New Indianapolis inn of court bringing IP bar, bench together

September 26, 2018

The central Indiana intellectual property bar will celebrate a significant milestone Wednesday when the Indianapolis Intellectual Property Inn of Court holds its first meeting.

Forming the new IP inn in the Circle City dates back to 2017 when Phil Poirier, a patent attorney at Dow AgroSciences, called Judge Richard Linn of the U.S. Federal Circuit Court of Appeals, who is a champion of intellectual property inns of court. Poirier had clerked for Linn and immediately got the judge’s support.

“I’m really excited about the establishment of the inn,” Poirier said. “I think one of the things I already see, and am looking forward to seeing more of in the future, is how the IP bar and the bench here in Indianapolis will come together to think as a group about issues in our legal practice and to get to know one another better outside our specific environments… .”

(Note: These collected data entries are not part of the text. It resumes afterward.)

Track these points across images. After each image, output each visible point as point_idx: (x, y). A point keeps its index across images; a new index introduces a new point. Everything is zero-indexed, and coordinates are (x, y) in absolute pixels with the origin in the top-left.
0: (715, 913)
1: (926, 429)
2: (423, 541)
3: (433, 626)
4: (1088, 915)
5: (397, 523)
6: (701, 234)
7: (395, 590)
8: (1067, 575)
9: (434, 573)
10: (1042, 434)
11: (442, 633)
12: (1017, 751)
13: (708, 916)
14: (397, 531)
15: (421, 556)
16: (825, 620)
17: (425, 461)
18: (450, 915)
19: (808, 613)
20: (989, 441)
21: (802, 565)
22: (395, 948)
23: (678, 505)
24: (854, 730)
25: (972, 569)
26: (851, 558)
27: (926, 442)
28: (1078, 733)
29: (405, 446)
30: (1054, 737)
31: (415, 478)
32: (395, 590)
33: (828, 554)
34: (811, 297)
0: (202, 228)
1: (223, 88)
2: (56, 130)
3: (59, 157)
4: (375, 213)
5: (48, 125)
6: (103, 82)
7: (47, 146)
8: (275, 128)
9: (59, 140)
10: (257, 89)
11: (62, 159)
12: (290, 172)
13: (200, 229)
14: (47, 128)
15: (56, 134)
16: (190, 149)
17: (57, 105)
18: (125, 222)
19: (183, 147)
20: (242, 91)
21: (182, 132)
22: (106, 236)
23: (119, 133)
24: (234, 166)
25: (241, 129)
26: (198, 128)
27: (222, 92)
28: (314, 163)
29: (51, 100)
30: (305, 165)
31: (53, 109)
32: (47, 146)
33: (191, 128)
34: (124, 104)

Between 80 and 90 members of the Indianapolis IP Inn, along with Chief Judge Jane Magnus-Stinson of the U.S. District Court for the Southern District of Indiana, are expected to attend the inaugural meeting. The event, which will be held at Cummins Indianapolis Distribution Headquarters, will feature introductory remarks by Sharon Barner, general counsel of Cummins, and a presentation of the inn’s charter.

Also, Linn and his colleague on the Federal Circuit Court of Appeals, Judge Jay Plager, will participate in a judges’ panel, discussing recent developments in patent litigation. Mark Janis, director of the Center for Intellectual Property Research at Indiana University Maurer School of Law, will moderate.

Prior to their appearance on the panel, Linn and Plager are scheduled to spend Wednesday at Indiana University Maurer School of Law talking to students. For Plager, it will be a kind of homecoming — he was on the law school faculty from 1977 to 1984.

Janis noted in additional to bringing IP bench and bar together, the inn will also provide opportunities for younger attorneys to connect and learn from more seasoned practitioners.

In particular, the inn of court tradition includes pupilage groups, which are comprised of lawyers at all levels of experience. The members within each group work together to develop the programs that are presented at the monthly meetings.

Echoing Piorier, Janis anticipates the Inn will build collegiality within the IP bar. He noted when he practiced in the 1980s and 1990s in Indianapolis, the patent community was small and all the lawyers knew one another. But now, as the local IP practice has grown, the attorneys do not have many opportunities network and discuss legal issues.

He is hopeful the new Inn will help bring a return of some of that old camaraderie.